Use AI for alternatives, not substitutions. Instead of “rewrite this”, try “give me three different ways to express this idea so I can choose or combine them.” It keeps creative decisions in your hands and the final text remains a synthesis that is genuinely yours.

Iterate from your text, not theirs. If a paragraph from the AI contains a good idea, extract it as a concept and rewrite it yourself from scratch in your own words. Direct copy-paste is usually the entry point for generic voice in a text that started as yours.

Work section by section, not article by article. Asking for help with a specific section, with your text as context, produces more integrable results than asking for the full piece at once.

The criterion that matters most

There is a simple test that works better than any list of rules: would someone who knows you recognise that you wrote it?

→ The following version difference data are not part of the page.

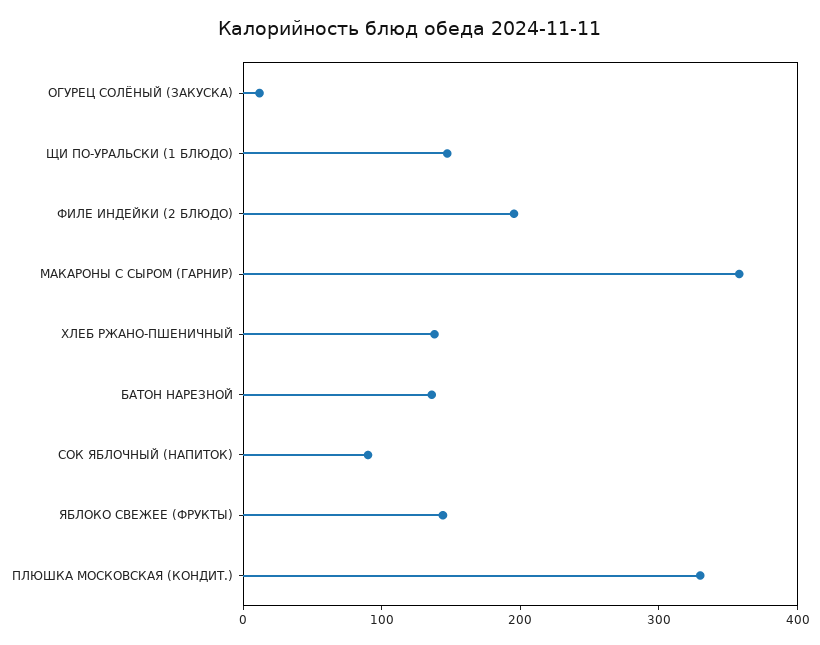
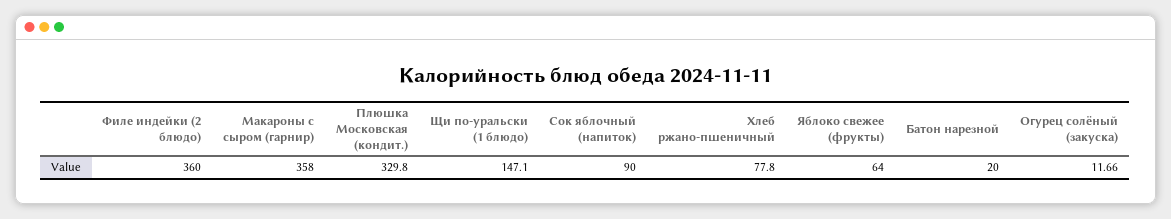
ФИЛЕ ИНДЕЙКИ (2 БЛЮДО): 200 -> 360
ХЛЕБ РЖАНО-ПШЕНИЧНЫЙ: 140 -> 77.8
БАТОН НАРЕЗНОЙ: 140 -> 20
ЯБЛОКО СВЕЖЕЕ (ФРУКТЫ): 140 -> 64

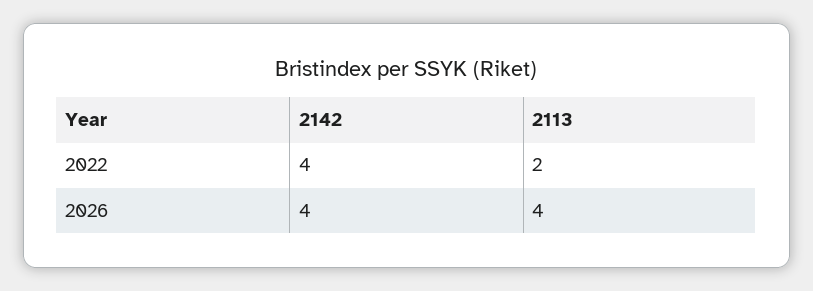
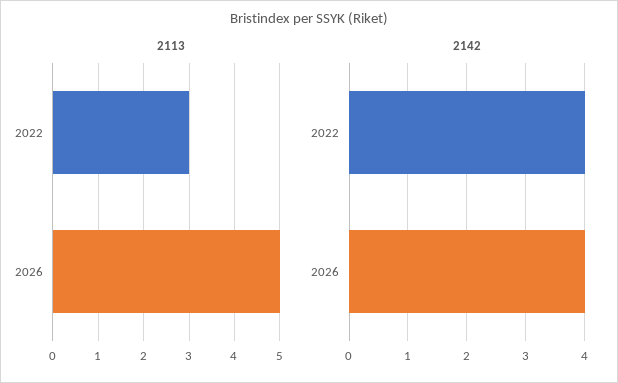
2113, 2022: 2 -> 3
2113, 2026: 4 -> 5

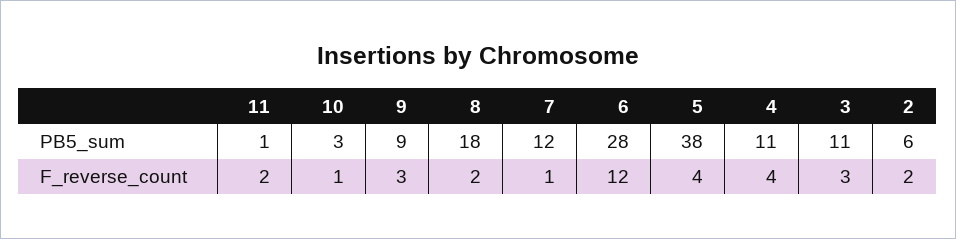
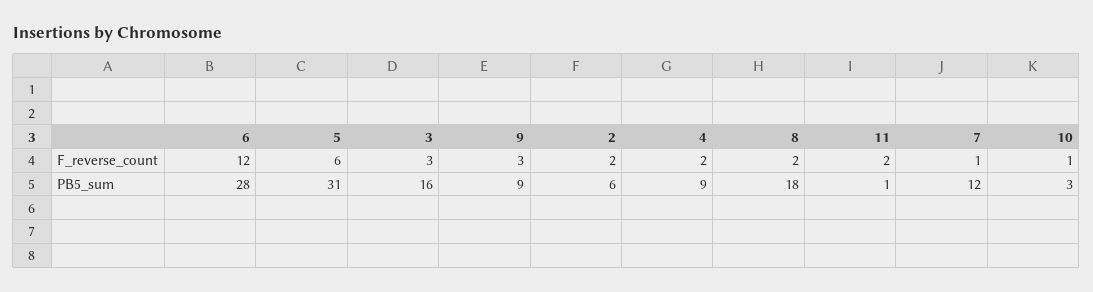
5, PB5_sum: 38 -> 31
4, PB5_sum: 11 -> 9
3, PB5_sum: 11 -> 16
5, F_reverse_count: 4 -> 6
4, F_reverse_count: 4 -> 2

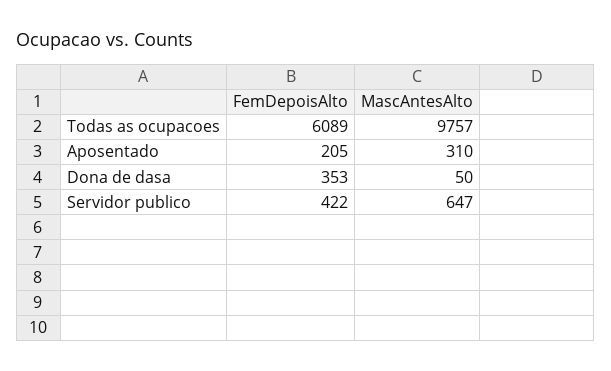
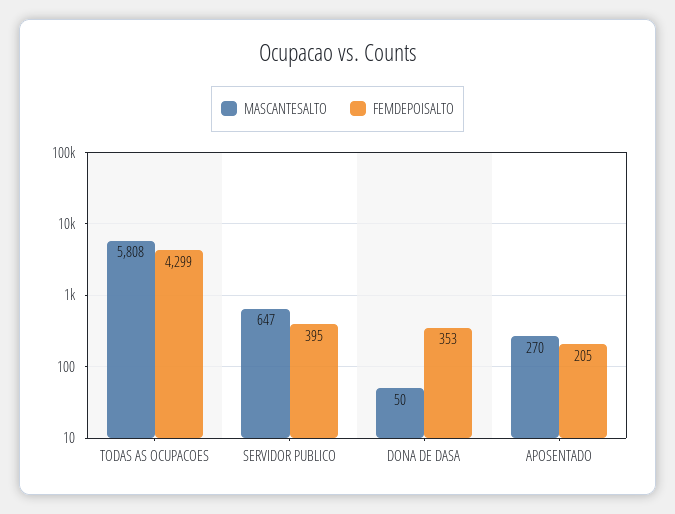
FemDepoisAlto, Todas as ocupacoes: 6089 -> 4299
MascAntesAlto, Todas as ocupacoes: 9757 -> 5808
MascAntesAlto, Aposentado: 310 -> 270
FemDepoisAlto, Servidor publico: 422 -> 395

This is not a rhetorical question. If the answer is “probably not”, the text has lost something that goes beyond grammatical correctness. If the answer is “yes, even though AI helped me structure or revise it”, you have used the tool well.

This distinction is not nostalgic. It is not about defending artisanal writing as a matter of principle. It is about understanding that your own voice is functional: it generates trust in those who read you, differentiates your work from others, and makes your ideas land with more force than they would coming from a neutral, anonymous source.

AI changes the writing process in the same way word processing changed it decades ago: it makes some things easier, removes specific frictions, but cannot replace the judgement or perspective of the person writing. That perspective, well applied, remains scarce. And what is scarce, by definition, has value.

Using it well does not mean using it less. It means using it in the right place.